Women, Their Children and Substance Use Disorders: An Intergenerational Crisis
Barbara Ann Schindler, MD, FAPM, DFAPA
April 25, 2019
12:00 - 1:00 p.m.
Three Parkway, Room 1043 or via live webcast
Please join us for our next Center for Family Intervention Science Speaker Series with Barbara Ann Schindler, MD, FAPM, DFAPA. Our Center will host a viewing of her live lecture in Parkway 1043 with Q&A to follow. The mission of these lectures is to promote family-centered research, education and practice within the College and University through dialogue with experts from all health professions and disciplines. More information on January’s speaker and an RSVP link are provided below. If you’d like to see past lectures, please visit our YouTube channel.
If you'd like to view the lecture live but are unable to join our simulcast discussion, a Zoom link will be provided.
In this talk, we plan to:
- Review the history of maternal substance use disorders (SUDs)
- Discuss the role of development trauma and parental exposure in the development of SUDs
- Review the specific treatment needs for women and their families
- Discuss the impact of maternal SUDs on their families
Barbara Ann Schindler, MD, FAPM, DFAPA, is vice dean Emerita, Educational and Academic Affairs, professor of Psychiatry and Pediatrics and former William Maul Measey Chair in Medical Education, at Drexel University College of Medicine. In her position as vice dean from 1996-2014, Schindler had responsibility for the admission and medical education of over 1050 medical students per year at multiple clinical campuses as well as continuing medical education (CME). She also founded and serves as the medical director of the Caring Together Program, an outpatient treatment program for women with addictive and psychiatric disorders in the Department of Psychiatry and the Working Together Program for Women.

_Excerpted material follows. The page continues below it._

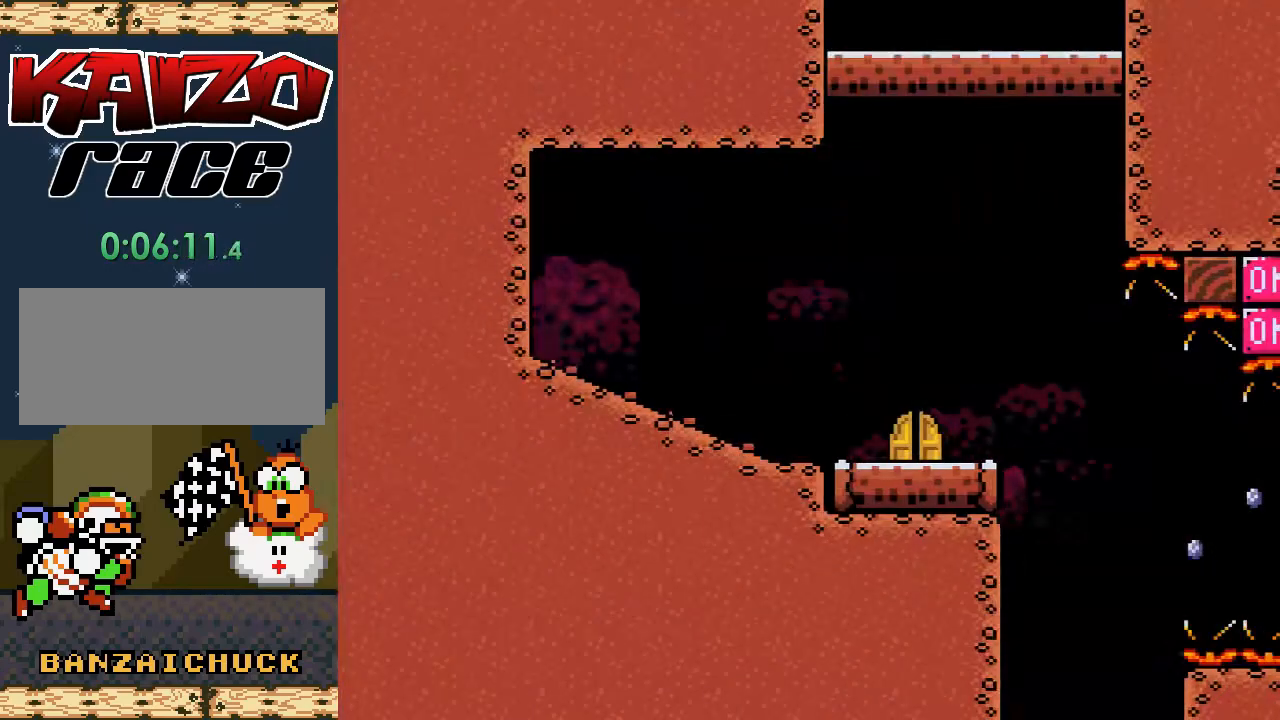
{"buttons": ["X", "DPAD_RIGHT"], "events": [[50, "DPAD_RIGHT", "down"], [350, "A", "down"], [433, "A", "up"]]}
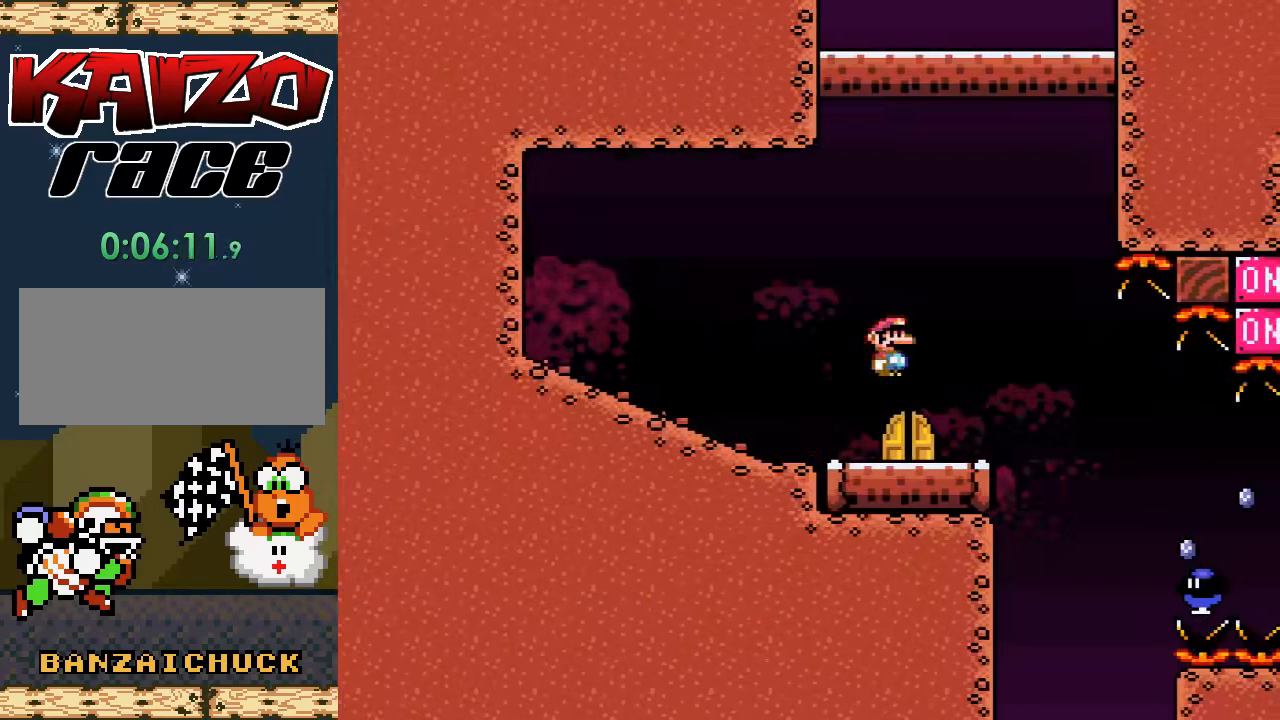
{"buttons": ["X", "DPAD_RIGHT"], "events": []}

She was the principal investigator on a three year (2015-2018) SAMHSA grant providing comprehensive service to women with substance use and psychiatric disorders post incarceration through the Working Together for Women program and is the principal investigator of a SAMHSA three-year grant (2018-2021) on Creating a Center of Excellence for Urban Integrated OUD Healthcare: Expanding Prevention, Identification and Treatment for OUD in Philadelphia.